What needs to be done: You are to retype exactly the line with "территории недостроенного нежилого" and every line after it in the entries below.

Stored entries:
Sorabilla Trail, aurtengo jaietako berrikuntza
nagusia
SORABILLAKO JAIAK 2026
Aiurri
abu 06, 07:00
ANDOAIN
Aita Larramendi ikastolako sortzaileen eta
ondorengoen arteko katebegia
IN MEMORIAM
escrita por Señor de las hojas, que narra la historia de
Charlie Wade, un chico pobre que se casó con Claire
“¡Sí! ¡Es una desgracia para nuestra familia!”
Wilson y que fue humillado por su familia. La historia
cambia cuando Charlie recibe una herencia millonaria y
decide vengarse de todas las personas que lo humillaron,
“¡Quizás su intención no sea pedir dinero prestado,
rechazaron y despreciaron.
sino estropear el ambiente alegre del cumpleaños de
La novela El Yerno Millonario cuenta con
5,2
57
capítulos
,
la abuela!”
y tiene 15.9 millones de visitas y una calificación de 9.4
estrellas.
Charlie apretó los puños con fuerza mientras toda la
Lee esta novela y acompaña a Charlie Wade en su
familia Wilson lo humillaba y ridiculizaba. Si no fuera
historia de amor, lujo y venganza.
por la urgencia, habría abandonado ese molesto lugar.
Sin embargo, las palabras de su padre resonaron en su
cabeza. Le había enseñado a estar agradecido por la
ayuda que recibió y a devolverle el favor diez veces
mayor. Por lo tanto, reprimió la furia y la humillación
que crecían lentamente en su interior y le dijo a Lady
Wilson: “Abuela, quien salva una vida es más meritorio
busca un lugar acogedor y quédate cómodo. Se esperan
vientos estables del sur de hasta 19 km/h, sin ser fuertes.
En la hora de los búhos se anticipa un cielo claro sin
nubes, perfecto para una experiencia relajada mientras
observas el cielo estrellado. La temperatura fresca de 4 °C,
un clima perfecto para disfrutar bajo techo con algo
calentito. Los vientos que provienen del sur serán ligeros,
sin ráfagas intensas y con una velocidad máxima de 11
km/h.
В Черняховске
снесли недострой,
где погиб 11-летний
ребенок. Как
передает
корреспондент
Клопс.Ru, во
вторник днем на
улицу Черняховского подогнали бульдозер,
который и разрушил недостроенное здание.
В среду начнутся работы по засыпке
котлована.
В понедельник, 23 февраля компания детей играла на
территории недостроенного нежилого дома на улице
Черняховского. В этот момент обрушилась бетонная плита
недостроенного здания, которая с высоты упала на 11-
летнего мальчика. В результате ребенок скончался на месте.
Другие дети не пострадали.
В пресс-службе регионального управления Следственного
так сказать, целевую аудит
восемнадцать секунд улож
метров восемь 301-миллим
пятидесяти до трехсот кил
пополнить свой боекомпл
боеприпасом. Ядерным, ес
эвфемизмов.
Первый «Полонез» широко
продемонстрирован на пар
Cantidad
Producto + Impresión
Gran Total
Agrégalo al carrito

Result:
территории недостроенного нежилого дома на улице
Черняховского. В этот момент обрушилась бетонная плита
недостроенного здания, которая с высоты упала на 11-
летнего мальчика. В результате ребенок скончался на месте.
Другие дети не пострадали.
В пресс-службе регионального управления Следственного
так сказать, целевую аудит
восемнадцать секунд улож
метров восемь 301-миллим
пятидесяти до трехсот кил
пополнить свой боекомпл
боеприпасом. Ядерным, ес
эвфемизмов.
Первый «Полонез» широко
продемонстрирован на пар
Cantidad
Producto + Impresión
Gran Total
Agrégalo al carrito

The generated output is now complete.